• [Texto apresentado]:
O vereador comunista dá um exemplo: "Imagine que é um grupo de cidadãos que quer fazer uma queixa contra o executivo camarário. O presidente e os seus vereadores têm direito a saber do que as pessoas estão a queixar-se a um vereador da oposição?". Carlos Almeida diz que esta decisão do presidente da Câmara é "inadmissível" e enquadra-se num conjunto de outras situações polémicas desde que ganhou a câmara com maioria absoluta em 2017. "Transformou uma maioria absoluta em poder absoluto no Montijo". E também diz que a CDU vai pedir a apreciação do Ministério Público daquela decisão.
O presidente da Câmara frisa que a correspondência que vai dirigida a um vereador "não é privada, é institucional" e que deve ser registada e aberta.
Nuno Canta diz que o problema do registo paralelo nos gabinetes dos vereadores da oposição foi detetado com um ofício da Agência Portuguesa do Ambiente, que vinha dirigido ao presidente da Câmara, e tinha dois números de registo".
Nega que esteja a tentar controlar a oposição.
"É só uma questão democrática de transparência. Imagine que um munícipe quer consultar um determinado ofício, se não estiver registado a câmara não o pode fornecer".
Nuno Canta insiste: "Até que ponto a correspondência que vem para cada um de nós é considerada privada? Os vereadores da oposição têm o direito de receber e expedir correspondência e quando o fazem é através dos serviços da câmara, pelo que têm de se conformar às suas regras". Nuno Canta garante que todas as suas cartas são abertas e escrutinadas pelos vereadores.
"Até que ponto a correspondência que vem para cada um de nós é considerada privada?"
Mas perante a revolta dos vereadores da oposição diz que a decisão de abrir a sua correspondência está a ser sujeita a uma consulta com juristas para eliminar quaisquer dúvidas sobre o processo.

• [Tarefas]:
1. As afirmações (a), (b) e (c) estão de acordo com o texto sobre a correspondência dos vereadores no Montijo? Responda a cada uma com sim ou não e cite as palavras do texto que o decidem.
(a) Carlos Almeida considera inadmissível a decisão do presidente da Câmara.
(b) O presidente da Câmara entende que a correspondência dirigida a um vereador é privada.
(c) O ofício da Agência Portuguesa do Ambiente vinha dirigido a um vereador da oposição.
2. Como prossegue o texto sobre a correspondência dos vereadores no Montijo? Retome-o a partir da última frase apresentada.

• [Bloco de dados]:

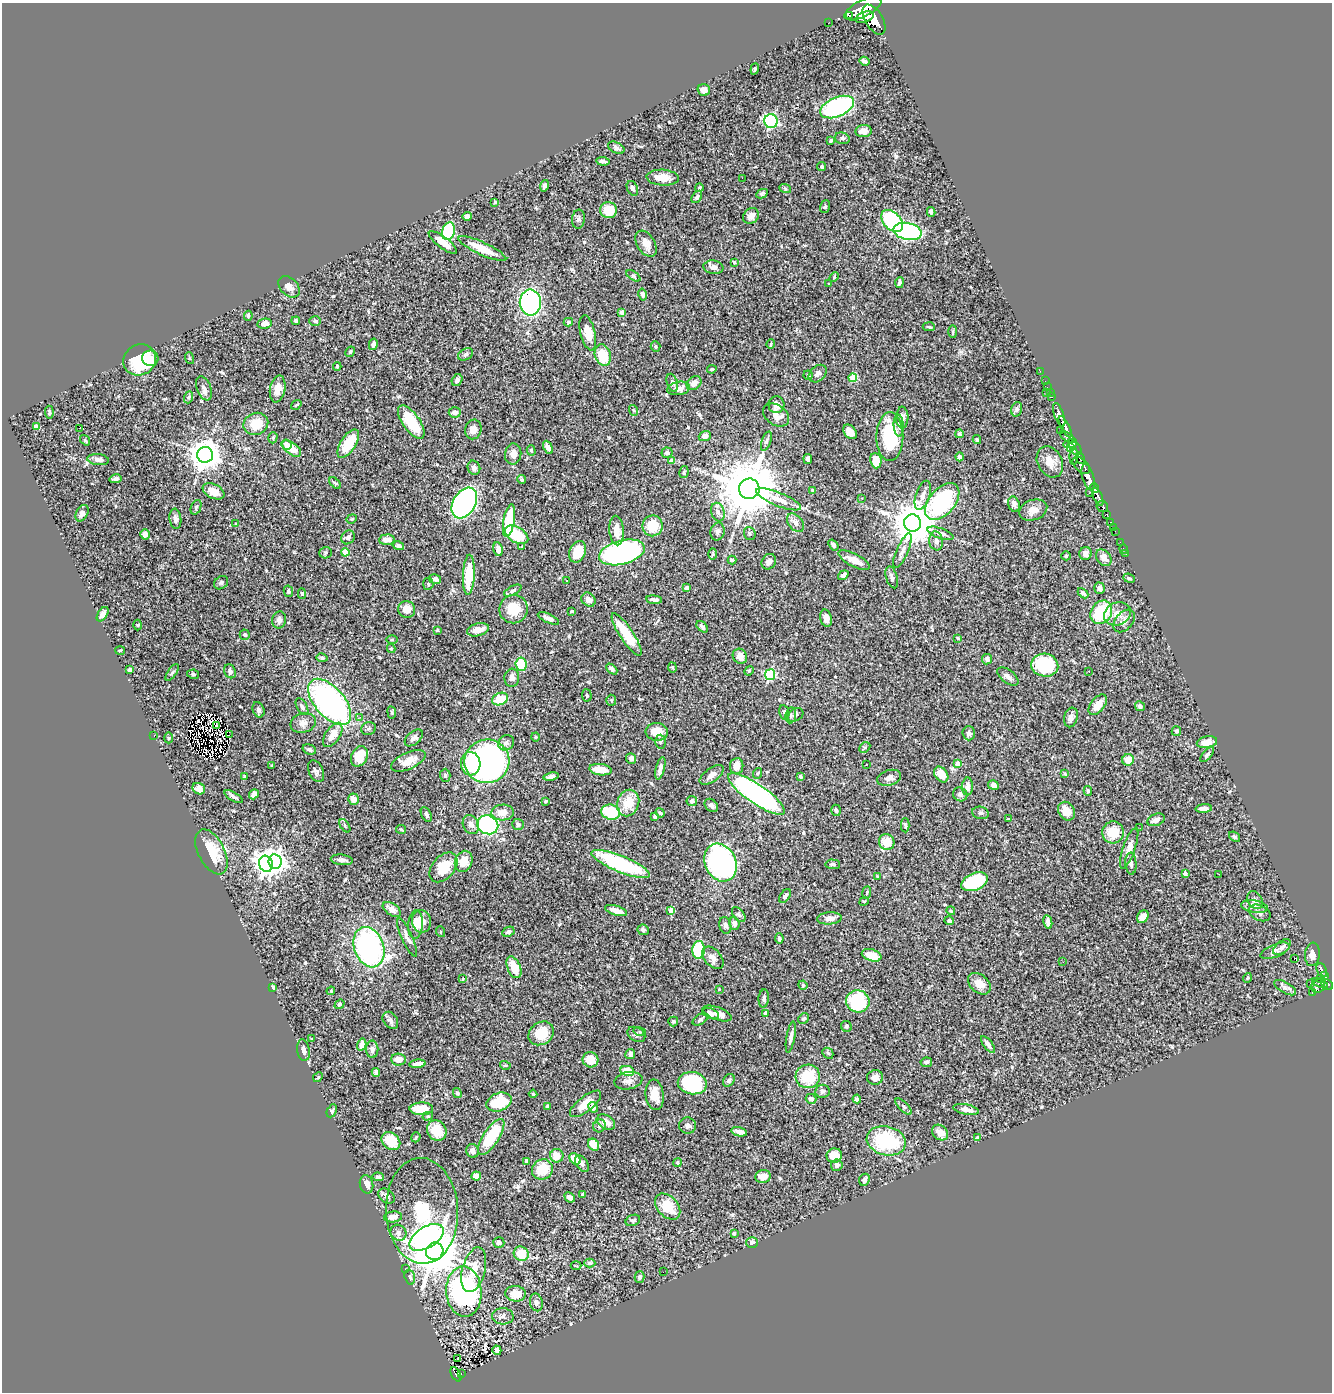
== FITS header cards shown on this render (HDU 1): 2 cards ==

• [Respostas por tarefa]:
1.
(a) Sim: «Carlos Almeida diz que esta decisão do presidente da Câmara é "inadmissível"».
(b) Não: «não é privada, é institucional».
(c) Não: «que vinha dirigido ao presidente da Câmara».

2.
Além disso, o Estatuto do Direito à Oposição, a lei 24/98, reforça este direito ao sigilo da correspondência, através de uma norma que protege o direito da oposição e reforça a impossibilidade de abrir a correspondência dos eleitos, entre os quais os deputados, vereadores, deputados municipais, etc, que têm direito à privacidade da sua correspondência.
Os executivos camarários podem, no entanto, acordar que toda a correspondência do presidente da Câmara e vereadores com pelouro poderá ser aberta pelo secretariado para agilizar o serviço. Mas nunca essa deliberação pode abranger os deputados da oposição.
Manuel Ferreira Mendes, jurista especialista em Direito do Trabalho, afirma que apesar da Câmara Municipal do Montijo ter implementado regras internas sobre os procedimentos a dotar relativos à correspondência recebida, "se dessas regras resulta que toda a correspondência dirigida à CM Montijo, qualquer que seja o destinatário, poderá ser previamente aberta e lida pelo Presidente da Câmara, tenho reservas a respeito da conformidade legal das mesmas".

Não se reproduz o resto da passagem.